(Data in this exercise)

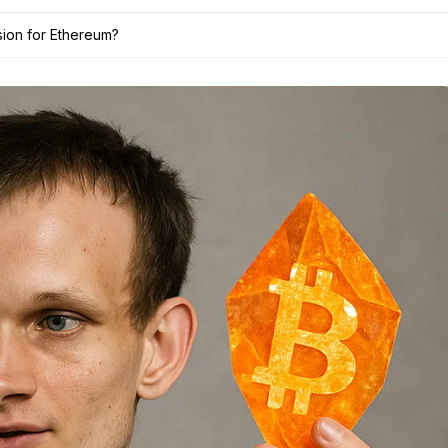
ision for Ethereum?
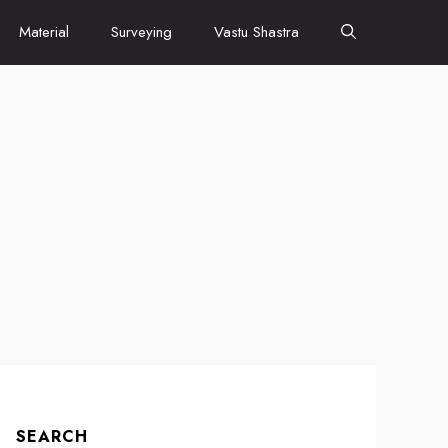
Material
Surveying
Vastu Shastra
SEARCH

(End Data in this exercise)

Work required
Only an exact copy of the records counts as an answer. Leave out the images.

Reply
ision for Ethereum?
Material
Surveying
Vastu Shastra
SEARCH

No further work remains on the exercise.